We potential jury members were part of a larger than normal pool. They ushered us through the metal detector and into a large courtroom. There was standing room only. A judge told us of the possible long time commitment and began the process of listening to those who asked to be excused. My fellow trotter and I, leaned against the back wall next to one another.
And then it happened. I felt my fellow trotter's shoulder lean into my own. He was an older gentleman and we had been standing a long time, I justified. But then it became clear that he wasn't leaning, he was experiencing a medical emergency. I eased his limp body to the wood floor. My first thoughts didn't include heart attack, I assumed he had locked his knees and fainted. I removed my jacket and placed it under his head. Luckily, another juror with the needed experience and response, handed my jacket back to me and said we needed to keep him lying flat.
I stepped back to let those amazing people who knew just what to do, step in. Paramedics arrived immediately. I remember hearing they had been in the basement preparing for their day. I read in the paper that the man passed away a week or so later.
Self realization number two: During my drive to work I spotted a woman walking her little dog. A much larger, unleashed dog, was harassing her dog. When I mentioned it at work, my co-worker asked, "and you didn't stop to help?". I'm embarrassed to admit that the thought had never crossed my mind.

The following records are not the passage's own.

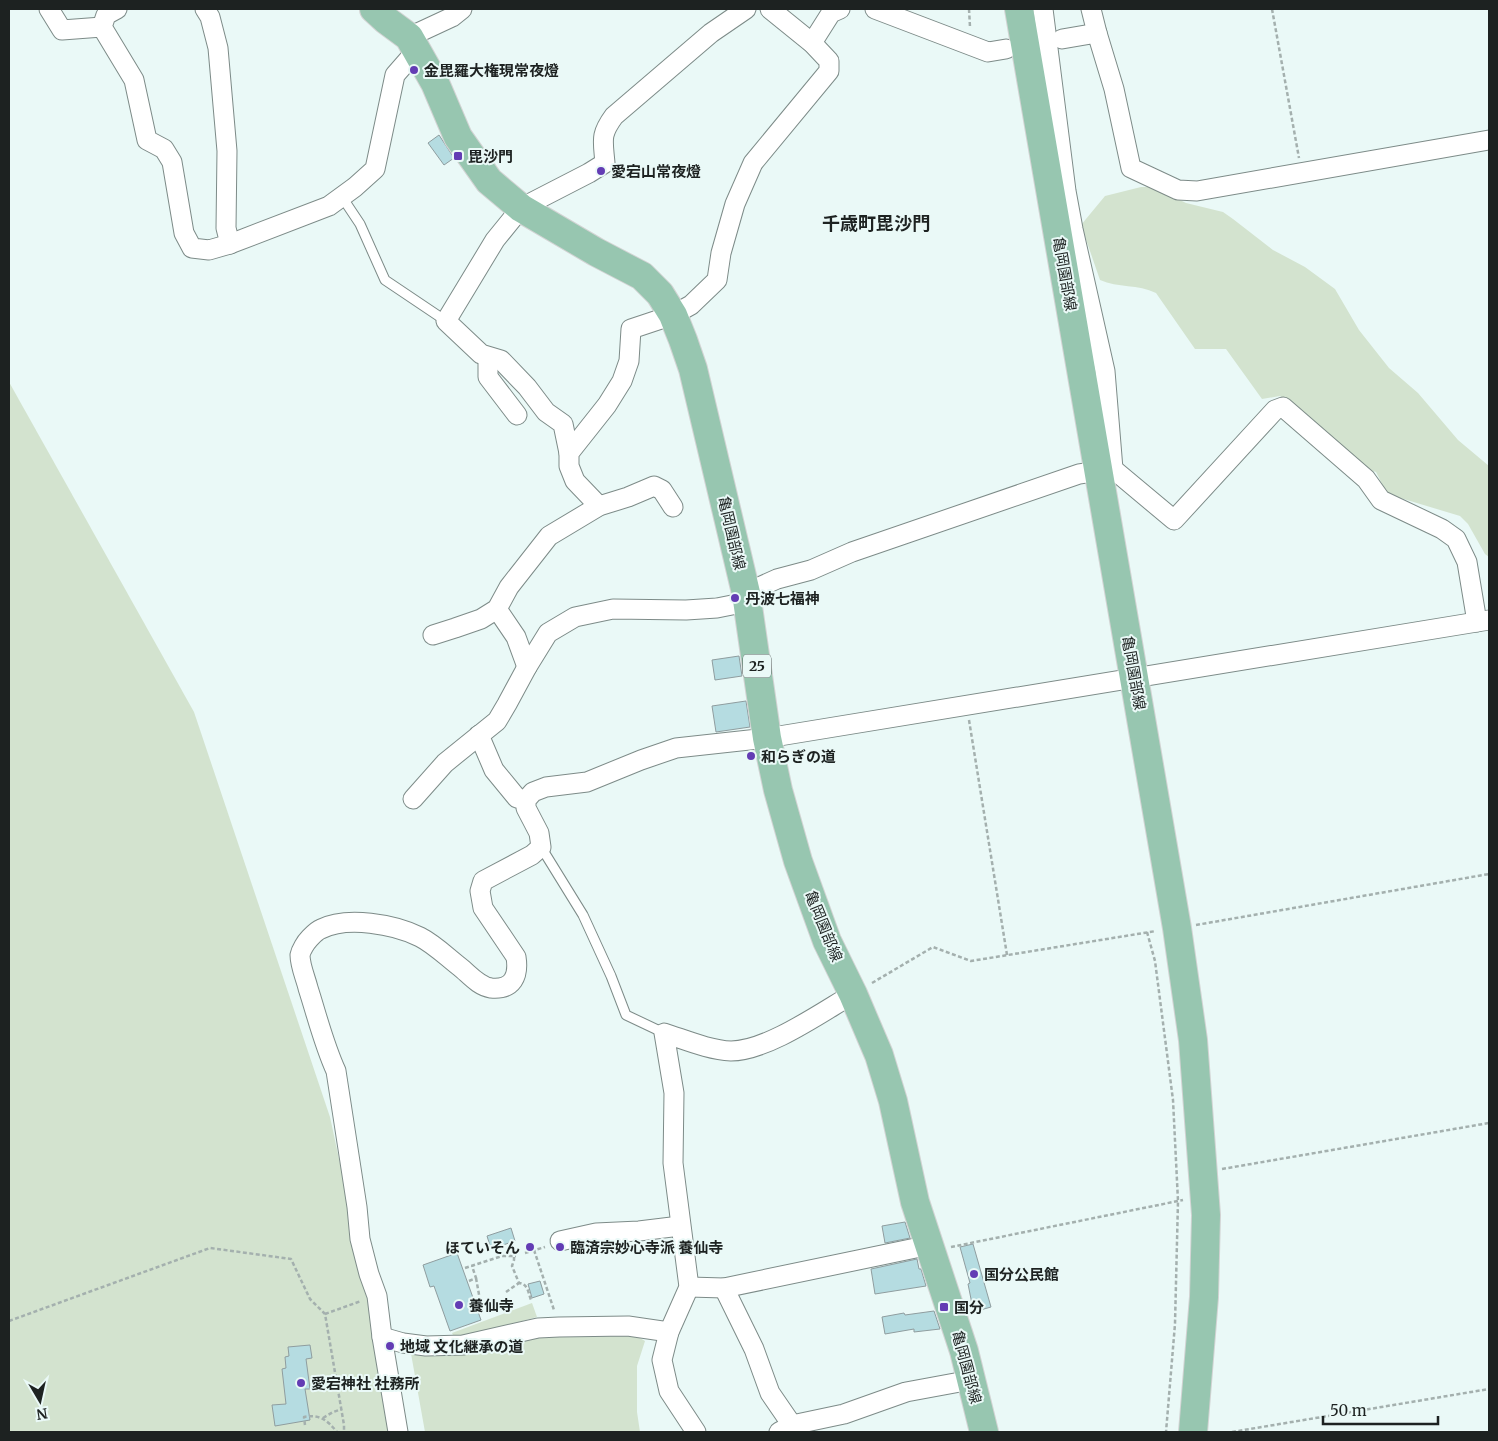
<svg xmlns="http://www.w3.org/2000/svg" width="1498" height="1441" viewBox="0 0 1498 1441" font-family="Merriweather,'Noto Sans JP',serif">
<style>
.green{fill:#d3e3cf}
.building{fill:#b5dce1;stroke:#8f9d9f}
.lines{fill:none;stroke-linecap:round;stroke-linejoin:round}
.lane-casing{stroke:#7d8b88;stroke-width:11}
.street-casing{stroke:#7d8b88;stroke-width:21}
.primary-casing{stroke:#d2d3d3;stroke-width:30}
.path{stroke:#a4b0ae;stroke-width:2.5;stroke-dasharray:4 2.5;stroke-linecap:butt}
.lane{stroke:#fff;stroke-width:9}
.street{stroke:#fff;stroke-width:19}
.primary{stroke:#97c6b0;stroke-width:28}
.poi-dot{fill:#633cb4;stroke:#eaf9f7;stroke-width:2}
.labels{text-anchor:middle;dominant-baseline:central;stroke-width:4;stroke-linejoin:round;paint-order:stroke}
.shield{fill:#eaf9f7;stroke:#5a6261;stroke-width:1}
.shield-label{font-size:14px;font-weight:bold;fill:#1d2221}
.poi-label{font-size:15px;font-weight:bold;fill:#1d2221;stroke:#eaf9f7;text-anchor:start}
.street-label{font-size:15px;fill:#1d2221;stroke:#eaf9f7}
.quarter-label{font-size:18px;font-weight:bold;fill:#1d2221;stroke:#eaf9f7}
</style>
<rect width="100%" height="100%" fill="#eaf9f7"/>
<g class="green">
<path d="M1141,187H1153L1186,203L1223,212L1233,219L1273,250L1305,267L1335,289L1359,330L1389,368L1418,393L1458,440L1489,466V557L1485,554L1468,524L1460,516L1387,494L1376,472L1364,468L1280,396L1262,399L1226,349H1195L1156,293C1138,284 1118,288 1100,280L1081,225L1105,196Z"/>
<path d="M9,382L194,712L330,1117L376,1331L394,1432H9Z"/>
<path d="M532,1303L537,1317L479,1333L454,1337L452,1333Z"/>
<path d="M628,1331L645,1341L637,1366V1412L640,1432H425L410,1348L547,1334Z"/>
</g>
<g class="building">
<path d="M439,135L454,158L444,165L428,143Z"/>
<path d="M739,656L742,676L715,680L712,660Z"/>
<path d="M746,701L750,727L716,732L712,706Z"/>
<path d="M905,1222L910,1238L885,1243L882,1226Z"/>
<path d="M511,1228L515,1241L491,1249L487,1236Z"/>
<path d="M973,1244L991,1307L977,1311L976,1304L972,1305L971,1299L968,1284L970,1283L960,1247Z"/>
<path d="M457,1253L481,1320L450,1331L434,1286L430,1287L423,1265Z"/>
<path d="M917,1259L919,1269H921L926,1286L875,1294L871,1269Z"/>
<path d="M540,1281L544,1294L532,1298L528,1284Z"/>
<path d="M934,1311L940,1329L914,1332V1329L885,1334L882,1317L904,1313L905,1315Z"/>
<path d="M310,1345L312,1358L306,1359L310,1389H305L310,1420L275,1426L272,1405L286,1404L282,1369L286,1368L285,1357L289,1356L288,1347Z"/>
</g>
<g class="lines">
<g class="lane-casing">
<g id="lane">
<path d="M342,197L360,224L385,280L446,321"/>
<path d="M541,847L583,915L611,976L626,1015L664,1033"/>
</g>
</g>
<g class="street-casing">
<g id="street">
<path d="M49,9L62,30L102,27"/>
<path d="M117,9L106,15L102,27L134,80L147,140L164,149L172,162L184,233L192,248L209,250L230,244L329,206L355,187L375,169L395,75L416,51"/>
<path d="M205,9L210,17L218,48L227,151L226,228L230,244"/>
<path d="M875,9L988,52L1006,49"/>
<path d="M1091,9L1097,33"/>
<path d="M409,37L452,17L462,9"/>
<path d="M1062,39L1097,33L1114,89L1131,168L1178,190L1197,191L1489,140"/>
<path d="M812,43L831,13L840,9"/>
<path d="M488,357V377L517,415"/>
<path d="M569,453L563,424L546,412L527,387L501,360L481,354L446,321L495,240L521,208L589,173L605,163C603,140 600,135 614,116L711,33L746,9"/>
<path d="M1113,469L1174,520L1275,410L1283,407L1366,479L1381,500L1442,529L1456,539L1467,562L1477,622"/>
<path d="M599,506L575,481L569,466V453L607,405L622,381L629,361L631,329L673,315L691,305L717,280L721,253L735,204L753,163L829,71V61L812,43L770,9"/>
<path d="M746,593L777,579L811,570L852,552L1079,474L1113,469L1105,371L1073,229L1066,191L1043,9"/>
<path d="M497,609L516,637L527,667"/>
<path d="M433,635L455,628L481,619L497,609L509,587L549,536L599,506L628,497L654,486L662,490L673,507"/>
<path d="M479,735L494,770L517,798L526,800"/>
<path d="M413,799L445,763L497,721L507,704L527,667L548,633L575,617L613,609L686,610L717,608L747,602"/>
<path d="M560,1241L596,1233L639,1231L680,1226"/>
<path d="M689,1287L724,1288L930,1245"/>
<path d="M724,1288L754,1349L770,1393L792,1425"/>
<path d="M382,1337L403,1343L426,1346L463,1345L538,1328L559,1327L628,1326L669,1332"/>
<path d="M398,1432L382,1337L377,1296L369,1274L360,1239L357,1207L336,1071C324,1045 317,1016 308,988C306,979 300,966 300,955C301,950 306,942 309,939C313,935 316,931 321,929C347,916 394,924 420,937C434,944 447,957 460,967C469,974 478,986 491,988C513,990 519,976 516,957L483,908L480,891L483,881L532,855L541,847L539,833L526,808V800L533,792L546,787L587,782L641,760L676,748L767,738L1489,620"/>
<path d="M696,1432L669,1391L662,1360L669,1332L689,1287L673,1163L674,1093L664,1033C686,1040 709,1050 731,1051C767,1051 822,1012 853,994"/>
<path d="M779,1432L792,1425L844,1414L906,1392L971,1380"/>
</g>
</g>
<g class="primary-casing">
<g id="primary">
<path d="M374,9L386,20L409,37L435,83L458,137L489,181L521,208L596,252L642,276L660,294L673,315L683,340L693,369L746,593L767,738L778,790L798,861L827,941L853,994L879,1055L893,1101L915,1202L964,1351L984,1432"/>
<path d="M1019,9L1177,928L1193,1040L1206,1215L1204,1297L1193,1432"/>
</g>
</g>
<g class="path">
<path d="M969,9L970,27"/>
<path d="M1272,9L1299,158"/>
<path d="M969,720L1007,955"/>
<path d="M1196,925L1489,874"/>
<path d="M1147,932L1155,961L1173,1100L1178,1201L1175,1324L1166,1432"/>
<path d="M872,983L933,947L971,961L1156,931"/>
<path d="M1222,1169L1489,1123"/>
<path d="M951,1247L1183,1200"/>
<path d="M534,1250L554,1310"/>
<path d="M525,1253L545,1247"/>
<path d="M514,1257V1260L512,1266L519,1283C528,1284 528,1292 531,1300"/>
<path d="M465,1268L502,1256H516"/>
<path d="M476,1278L480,1300L479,1304L476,1305"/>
<path d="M469,1281L476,1278L472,1266"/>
<path d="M506,1292L519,1283"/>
<path d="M480,1300L490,1303V1304"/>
<path d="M325,1314L361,1301"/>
<path d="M9,1321L210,1248L291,1259L310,1299L325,1314L344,1425V1432"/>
<path d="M323,1418L333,1412L342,1409"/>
<path d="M305,1425L304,1417C320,1414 327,1420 337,1432"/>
<path d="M1232,1432L1489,1389"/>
</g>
<use href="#lane" class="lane"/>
<use href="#street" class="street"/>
<use href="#primary" class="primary"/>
</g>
<g class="poi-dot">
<circle cx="414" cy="70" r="5"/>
<rect x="453" y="151" width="10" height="10" rx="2.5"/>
<circle cx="601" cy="171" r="5"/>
<circle cx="735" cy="598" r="5"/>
<circle cx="751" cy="756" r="5"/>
<circle cx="530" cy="1247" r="5"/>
<circle cx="560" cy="1247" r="5"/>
<circle cx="974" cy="1274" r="5"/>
<circle cx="459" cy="1305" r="5"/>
<rect x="939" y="1302" width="10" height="10" rx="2.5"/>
<circle cx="390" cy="1346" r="5"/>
<circle cx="301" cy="1383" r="5"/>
</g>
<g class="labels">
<rect class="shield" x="743" y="654.5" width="28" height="23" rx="4"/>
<g class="shield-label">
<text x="757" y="666">25</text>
</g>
<g class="poi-label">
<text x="424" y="70">金毘羅大権現常夜燈</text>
<text x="468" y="156">毘沙門</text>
<text x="611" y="171">愛宕山常夜燈</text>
<text x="745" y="598">丹波七福神</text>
<text x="761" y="756">和らぎの道</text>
<text x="520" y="1247" text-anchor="end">ほていそん</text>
<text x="570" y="1247">臨済宗妙心寺派 養仙寺</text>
<text x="984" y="1274">国分公民館</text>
<text x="469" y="1305">養仙寺</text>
<text x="954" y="1307">国分</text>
<text x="400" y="1346">地域 文化継承の道</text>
<text x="311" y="1383">愛宕神社 社務所</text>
</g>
<g class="street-label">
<text transform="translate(1065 274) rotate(80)">亀岡園部線</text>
<text transform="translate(732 533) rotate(77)">亀岡園部線</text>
<text transform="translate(1134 673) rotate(80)">亀岡園部線</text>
<text transform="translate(824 926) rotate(68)">亀岡園部線</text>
<text transform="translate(967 1367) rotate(75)">亀岡園部線</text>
</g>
<g class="quarter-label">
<text x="876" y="223">千歳町毘沙門</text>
</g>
</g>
<rect width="1498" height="1441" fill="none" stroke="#1d2221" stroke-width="20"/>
<g transform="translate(40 1401) rotate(171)" stroke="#eaf9f7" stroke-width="4" paint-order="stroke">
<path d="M0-4L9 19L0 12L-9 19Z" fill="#1d2221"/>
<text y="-8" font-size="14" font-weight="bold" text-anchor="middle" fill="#1d2221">N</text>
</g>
<path d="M1323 1416v8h115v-8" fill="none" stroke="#1d2221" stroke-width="2.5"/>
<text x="1330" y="1416" font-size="15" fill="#1d2221" stroke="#eaf9f7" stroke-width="4" paint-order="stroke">50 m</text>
</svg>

And the latest? Two days ago, I was driving to my credit union to deposit a check and spotted a dachshund walking on the sidewalk without his owner. I drove slowly and thought about parking in the next available spot and returning to pick him up, but what would I do after that? Take him back to work with me? As the questions rolled through my head, I spotted 2 other cars pull over and walk back to rescue the dog.
Are some of us just wired better to respond to situations? Or is there a way to change how we react?
1 comment:
Ya, its anxiety. I stood and watched a toddler fall into a pool and I was so shocked I didn't think to do anything but watch. I was shaken back to reality when the toddlers mom ran out and dove into the pool. :P Thats why I keep trying meditation. Anxious brains are overloaded lots I think and it takes a bit for them to clear up enough for quick thinking.